Братья Виглафссоны жили в Халогаланде, стране халейгов. На самом севере населённой земли. Дальше к полуночи обитали только кочевники-финны – знаменитые колдуны, хозяева оленьих стад, охотники на волков.
День за днем драккар пробивался на север.
Викинги проводили в море весь день: когда гребли, когда сидели под распущенным парусом. Вечером высаживались на берег.
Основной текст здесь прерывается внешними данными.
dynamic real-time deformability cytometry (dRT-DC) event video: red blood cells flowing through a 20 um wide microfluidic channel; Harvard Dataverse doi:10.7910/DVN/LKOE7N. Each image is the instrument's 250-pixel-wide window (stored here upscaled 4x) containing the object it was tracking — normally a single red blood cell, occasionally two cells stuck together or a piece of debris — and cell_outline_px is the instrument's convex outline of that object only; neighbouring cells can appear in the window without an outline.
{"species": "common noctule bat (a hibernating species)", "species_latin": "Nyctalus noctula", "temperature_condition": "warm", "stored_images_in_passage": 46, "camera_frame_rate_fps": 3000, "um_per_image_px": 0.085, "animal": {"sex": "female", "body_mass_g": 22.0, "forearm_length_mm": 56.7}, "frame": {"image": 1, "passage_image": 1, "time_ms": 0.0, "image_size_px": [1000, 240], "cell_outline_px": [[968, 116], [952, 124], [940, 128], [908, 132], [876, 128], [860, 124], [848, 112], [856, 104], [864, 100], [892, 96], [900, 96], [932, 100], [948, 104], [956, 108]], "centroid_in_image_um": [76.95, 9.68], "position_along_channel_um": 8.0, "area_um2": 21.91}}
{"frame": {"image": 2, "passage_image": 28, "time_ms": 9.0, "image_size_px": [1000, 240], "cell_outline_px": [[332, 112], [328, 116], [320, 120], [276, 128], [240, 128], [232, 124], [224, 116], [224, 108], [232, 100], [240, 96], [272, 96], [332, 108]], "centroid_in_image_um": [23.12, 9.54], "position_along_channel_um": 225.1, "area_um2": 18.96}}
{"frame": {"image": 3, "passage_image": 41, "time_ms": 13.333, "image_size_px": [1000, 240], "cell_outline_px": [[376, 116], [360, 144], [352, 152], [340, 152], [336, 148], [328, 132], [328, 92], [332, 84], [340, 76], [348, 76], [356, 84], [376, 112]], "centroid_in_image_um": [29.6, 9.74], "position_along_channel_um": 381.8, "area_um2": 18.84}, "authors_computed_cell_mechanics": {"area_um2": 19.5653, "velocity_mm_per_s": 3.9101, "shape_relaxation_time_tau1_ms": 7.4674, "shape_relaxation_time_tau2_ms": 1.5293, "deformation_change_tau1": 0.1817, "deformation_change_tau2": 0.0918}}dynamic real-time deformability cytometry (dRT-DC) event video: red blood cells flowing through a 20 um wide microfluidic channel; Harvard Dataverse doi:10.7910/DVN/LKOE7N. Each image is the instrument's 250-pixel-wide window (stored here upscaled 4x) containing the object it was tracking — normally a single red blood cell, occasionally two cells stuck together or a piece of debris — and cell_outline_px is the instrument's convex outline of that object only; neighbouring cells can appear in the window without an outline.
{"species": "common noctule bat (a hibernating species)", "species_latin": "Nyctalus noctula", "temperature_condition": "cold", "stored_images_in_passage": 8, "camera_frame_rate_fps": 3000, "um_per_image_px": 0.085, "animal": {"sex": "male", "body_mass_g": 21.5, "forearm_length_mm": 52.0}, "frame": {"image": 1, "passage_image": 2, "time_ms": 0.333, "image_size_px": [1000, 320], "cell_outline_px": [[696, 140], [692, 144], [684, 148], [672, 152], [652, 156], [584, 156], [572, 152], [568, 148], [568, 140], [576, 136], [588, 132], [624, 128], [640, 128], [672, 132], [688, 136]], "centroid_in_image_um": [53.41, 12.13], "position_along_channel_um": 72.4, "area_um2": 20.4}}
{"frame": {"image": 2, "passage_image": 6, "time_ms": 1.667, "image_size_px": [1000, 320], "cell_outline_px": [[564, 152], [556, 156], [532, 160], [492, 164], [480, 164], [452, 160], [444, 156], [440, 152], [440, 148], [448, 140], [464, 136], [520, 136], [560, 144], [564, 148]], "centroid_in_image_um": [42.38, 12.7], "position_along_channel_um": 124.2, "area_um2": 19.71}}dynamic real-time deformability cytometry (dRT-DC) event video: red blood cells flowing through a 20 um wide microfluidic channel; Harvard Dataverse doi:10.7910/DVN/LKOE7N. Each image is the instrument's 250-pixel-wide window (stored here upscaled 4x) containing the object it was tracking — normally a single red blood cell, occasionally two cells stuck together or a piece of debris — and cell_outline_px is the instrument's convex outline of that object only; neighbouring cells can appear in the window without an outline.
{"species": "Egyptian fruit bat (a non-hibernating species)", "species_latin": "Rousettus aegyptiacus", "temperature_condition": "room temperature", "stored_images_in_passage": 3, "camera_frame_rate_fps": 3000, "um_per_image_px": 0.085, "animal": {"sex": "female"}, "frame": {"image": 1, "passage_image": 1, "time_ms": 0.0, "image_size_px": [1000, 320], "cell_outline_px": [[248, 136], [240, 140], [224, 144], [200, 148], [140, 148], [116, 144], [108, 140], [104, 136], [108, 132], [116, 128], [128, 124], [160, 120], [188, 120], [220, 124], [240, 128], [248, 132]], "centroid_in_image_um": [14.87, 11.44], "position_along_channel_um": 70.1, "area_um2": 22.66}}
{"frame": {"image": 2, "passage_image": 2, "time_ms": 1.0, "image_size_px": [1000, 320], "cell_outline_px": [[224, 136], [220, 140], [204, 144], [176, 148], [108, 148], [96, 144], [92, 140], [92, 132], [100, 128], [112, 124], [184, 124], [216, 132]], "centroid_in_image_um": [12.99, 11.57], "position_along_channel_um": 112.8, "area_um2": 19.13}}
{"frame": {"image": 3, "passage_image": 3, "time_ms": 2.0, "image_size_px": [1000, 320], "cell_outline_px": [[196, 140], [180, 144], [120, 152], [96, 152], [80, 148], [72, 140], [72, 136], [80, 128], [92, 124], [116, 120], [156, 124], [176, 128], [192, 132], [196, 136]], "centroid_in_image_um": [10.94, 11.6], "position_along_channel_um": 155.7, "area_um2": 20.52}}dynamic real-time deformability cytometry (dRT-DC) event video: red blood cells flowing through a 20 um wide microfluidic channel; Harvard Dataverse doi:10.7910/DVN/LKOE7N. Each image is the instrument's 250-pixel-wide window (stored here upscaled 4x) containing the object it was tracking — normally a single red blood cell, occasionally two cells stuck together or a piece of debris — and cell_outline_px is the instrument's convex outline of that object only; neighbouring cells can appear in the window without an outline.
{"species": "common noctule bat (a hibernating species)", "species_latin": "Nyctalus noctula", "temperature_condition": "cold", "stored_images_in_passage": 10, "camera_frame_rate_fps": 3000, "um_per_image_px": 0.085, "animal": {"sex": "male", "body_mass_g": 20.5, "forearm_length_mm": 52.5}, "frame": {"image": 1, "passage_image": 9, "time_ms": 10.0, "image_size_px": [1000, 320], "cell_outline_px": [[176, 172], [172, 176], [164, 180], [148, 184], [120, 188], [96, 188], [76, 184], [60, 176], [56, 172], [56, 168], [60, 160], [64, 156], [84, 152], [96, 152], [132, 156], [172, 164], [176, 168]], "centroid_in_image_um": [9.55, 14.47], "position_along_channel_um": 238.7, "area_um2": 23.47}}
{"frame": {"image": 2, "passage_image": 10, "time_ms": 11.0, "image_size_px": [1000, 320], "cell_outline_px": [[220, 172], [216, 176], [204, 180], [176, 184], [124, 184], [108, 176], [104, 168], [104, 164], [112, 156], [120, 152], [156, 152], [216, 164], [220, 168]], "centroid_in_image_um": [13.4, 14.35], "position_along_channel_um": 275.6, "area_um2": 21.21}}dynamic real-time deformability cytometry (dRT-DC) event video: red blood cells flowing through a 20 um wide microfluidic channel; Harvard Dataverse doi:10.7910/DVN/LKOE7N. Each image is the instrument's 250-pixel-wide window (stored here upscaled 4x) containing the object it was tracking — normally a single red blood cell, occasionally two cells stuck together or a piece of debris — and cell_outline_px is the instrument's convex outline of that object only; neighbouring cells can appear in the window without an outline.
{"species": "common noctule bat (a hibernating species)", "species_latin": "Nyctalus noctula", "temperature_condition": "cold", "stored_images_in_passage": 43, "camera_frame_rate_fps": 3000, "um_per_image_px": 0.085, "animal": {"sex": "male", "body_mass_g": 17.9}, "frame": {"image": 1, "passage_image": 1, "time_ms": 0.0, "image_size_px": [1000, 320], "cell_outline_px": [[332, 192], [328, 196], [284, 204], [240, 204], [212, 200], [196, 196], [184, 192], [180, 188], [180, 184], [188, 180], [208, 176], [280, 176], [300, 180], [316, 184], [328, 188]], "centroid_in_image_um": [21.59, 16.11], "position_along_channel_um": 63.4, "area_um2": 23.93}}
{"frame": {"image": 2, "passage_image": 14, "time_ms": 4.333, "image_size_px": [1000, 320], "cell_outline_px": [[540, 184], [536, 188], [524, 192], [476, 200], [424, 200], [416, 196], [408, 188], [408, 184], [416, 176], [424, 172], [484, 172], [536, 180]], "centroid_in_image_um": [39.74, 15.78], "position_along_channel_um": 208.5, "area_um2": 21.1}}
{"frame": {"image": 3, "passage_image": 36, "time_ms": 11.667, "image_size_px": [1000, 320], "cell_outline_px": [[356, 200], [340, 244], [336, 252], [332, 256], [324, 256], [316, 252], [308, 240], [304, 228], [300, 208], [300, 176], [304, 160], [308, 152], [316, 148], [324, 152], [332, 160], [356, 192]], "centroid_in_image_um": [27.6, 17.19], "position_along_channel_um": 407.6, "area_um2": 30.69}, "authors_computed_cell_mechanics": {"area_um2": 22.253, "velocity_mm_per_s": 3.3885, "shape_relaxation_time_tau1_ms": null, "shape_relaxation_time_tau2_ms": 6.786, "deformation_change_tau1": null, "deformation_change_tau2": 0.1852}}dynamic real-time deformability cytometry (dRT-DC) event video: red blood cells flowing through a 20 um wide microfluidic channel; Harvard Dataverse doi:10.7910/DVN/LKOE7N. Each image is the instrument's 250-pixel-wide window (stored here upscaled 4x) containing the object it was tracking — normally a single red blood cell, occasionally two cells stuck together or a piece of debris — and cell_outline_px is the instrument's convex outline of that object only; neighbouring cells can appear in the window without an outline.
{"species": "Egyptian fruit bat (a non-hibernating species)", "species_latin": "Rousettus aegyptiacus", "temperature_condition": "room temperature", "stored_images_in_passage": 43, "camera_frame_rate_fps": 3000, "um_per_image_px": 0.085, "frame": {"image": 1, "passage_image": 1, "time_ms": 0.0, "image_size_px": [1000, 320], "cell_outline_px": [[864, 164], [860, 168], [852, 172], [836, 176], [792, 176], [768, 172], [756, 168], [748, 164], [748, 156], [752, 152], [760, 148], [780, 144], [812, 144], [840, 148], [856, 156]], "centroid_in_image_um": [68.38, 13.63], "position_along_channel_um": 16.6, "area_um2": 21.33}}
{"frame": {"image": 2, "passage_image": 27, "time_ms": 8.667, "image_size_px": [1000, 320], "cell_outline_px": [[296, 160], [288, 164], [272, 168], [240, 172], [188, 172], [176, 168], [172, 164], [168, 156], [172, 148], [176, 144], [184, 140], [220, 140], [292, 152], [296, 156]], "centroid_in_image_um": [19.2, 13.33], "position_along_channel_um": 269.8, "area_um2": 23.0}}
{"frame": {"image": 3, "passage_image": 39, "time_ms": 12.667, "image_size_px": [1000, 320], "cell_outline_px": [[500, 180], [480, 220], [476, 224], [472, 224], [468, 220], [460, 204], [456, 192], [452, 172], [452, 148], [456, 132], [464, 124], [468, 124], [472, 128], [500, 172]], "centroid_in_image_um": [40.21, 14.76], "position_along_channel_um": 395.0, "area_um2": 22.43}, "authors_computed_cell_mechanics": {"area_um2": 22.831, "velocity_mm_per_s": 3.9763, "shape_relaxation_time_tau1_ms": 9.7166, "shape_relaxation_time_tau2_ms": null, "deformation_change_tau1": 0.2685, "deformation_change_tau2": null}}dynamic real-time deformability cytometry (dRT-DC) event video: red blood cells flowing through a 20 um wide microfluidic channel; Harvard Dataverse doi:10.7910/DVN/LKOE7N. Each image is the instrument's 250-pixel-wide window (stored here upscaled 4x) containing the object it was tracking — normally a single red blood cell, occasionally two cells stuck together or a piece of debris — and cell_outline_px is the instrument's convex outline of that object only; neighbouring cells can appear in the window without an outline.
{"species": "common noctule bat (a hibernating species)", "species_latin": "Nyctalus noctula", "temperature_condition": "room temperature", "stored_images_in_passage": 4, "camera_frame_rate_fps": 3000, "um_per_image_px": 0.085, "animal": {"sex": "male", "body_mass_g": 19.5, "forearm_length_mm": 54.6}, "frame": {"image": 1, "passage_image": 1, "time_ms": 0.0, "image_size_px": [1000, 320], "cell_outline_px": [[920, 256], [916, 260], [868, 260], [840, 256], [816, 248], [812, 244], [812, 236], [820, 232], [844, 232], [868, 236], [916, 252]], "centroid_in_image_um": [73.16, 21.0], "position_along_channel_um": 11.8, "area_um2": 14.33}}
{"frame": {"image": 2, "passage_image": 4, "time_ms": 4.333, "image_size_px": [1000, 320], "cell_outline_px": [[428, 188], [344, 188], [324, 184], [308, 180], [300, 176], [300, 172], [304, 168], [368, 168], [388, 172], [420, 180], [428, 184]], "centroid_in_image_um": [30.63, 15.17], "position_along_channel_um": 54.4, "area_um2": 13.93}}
Иногда им давал приют какой-нибудь незаселённый залив, загромождённый скалами до того, что лишь искусство старого Олава позволяло поставить корабль. Тогда на берегу вспыхивали костры, а на ночь над палубой растягивали шатёр и выставляли караульных.
Иногда же они стучались в чьи-нибудь ворота. И отказа им не было. Попробуй не распахни ворот – продрогшие мореходы, пожалуй, быстренько снимут их с петель… Но не только страх открывал перед ними все двери. Пусть-ка кто-нибудь тронет тех, кто принимал у себя викингов Халльгрима Виглафссона!